Details of multiple members believed to be associated with major Chinese intrusion campaigns have been trickling into the public space from a group that posts with unclear motives called Intrusion Truth, which define themselves with the simple phrase "We hunt APTs."

Until now, much of the information they provided proved to be relevant in various APT-related research from cybersecurity companies.

Update [21/12/18] Five other states have released statements regarding hacking activities attributed to the Chinese Ministry of State Security.

At the moment, all countries in the Five Eyes Intelligence Alliance - the U.S., Canada, the U.K., New Zealand, and Australia aligned in attributing to China cyberattacks targeting intellectual property and sensitive commercial data. Japan joined the group criticizing Chinese cyberattacks against its government, companies and academic institutions.

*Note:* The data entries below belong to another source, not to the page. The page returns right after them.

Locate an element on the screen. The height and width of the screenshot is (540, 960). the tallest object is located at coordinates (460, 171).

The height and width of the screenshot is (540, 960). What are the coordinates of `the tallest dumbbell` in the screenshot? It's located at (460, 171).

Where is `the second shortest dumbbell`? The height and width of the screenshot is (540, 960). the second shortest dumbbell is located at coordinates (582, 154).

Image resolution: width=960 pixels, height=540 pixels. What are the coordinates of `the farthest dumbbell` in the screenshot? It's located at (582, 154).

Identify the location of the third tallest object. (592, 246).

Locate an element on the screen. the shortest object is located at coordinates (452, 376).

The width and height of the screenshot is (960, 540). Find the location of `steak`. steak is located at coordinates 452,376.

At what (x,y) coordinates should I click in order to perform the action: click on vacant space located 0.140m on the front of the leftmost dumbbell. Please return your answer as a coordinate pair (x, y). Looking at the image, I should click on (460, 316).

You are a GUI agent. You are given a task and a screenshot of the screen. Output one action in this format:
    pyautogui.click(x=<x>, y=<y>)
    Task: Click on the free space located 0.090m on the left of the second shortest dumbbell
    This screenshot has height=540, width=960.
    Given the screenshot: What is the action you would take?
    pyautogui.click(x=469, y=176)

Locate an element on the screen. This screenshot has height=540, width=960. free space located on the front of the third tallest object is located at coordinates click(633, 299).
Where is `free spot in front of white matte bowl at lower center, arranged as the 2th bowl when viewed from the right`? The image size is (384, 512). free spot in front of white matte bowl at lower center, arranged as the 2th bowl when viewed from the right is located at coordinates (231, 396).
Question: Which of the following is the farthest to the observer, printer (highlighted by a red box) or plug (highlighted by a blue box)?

"The Government Communications Security Bureau (GCSB) has established links between the Chinese Ministry of State Security (MSS) and a global campaign of cyber-enabled commercial intellectual property theft," reads the statement from New Zealand.

UK's National Cyber Security Center (NCSC) "assesses with the highest level of probability that the group widely known as APT 10 is responsible for this sustained cyber campaign focused on large-scale service providers."

Canada's Communication Security Establishment says that it is almost certain that actors associated with the Ministry of State Security in China "are responsible for the compromise of several Managed Service Providers (MSP), beginning as early as 2016."

The Australian government also criticizes the actions of the APT10 group, acting on behalf of the Chinese Ministery of State Security, saying that its cyber intrusions "were significant and focussed on large scale Managed Service Providers (MSPs)."

According to Japan Times, Takeshi Osuga, the Foreign Ministry’s press secretary, said that "Japan has identified continuous attacks by the group known as APT10 to various domestic targets … and expresses resolute condemnation of such attack."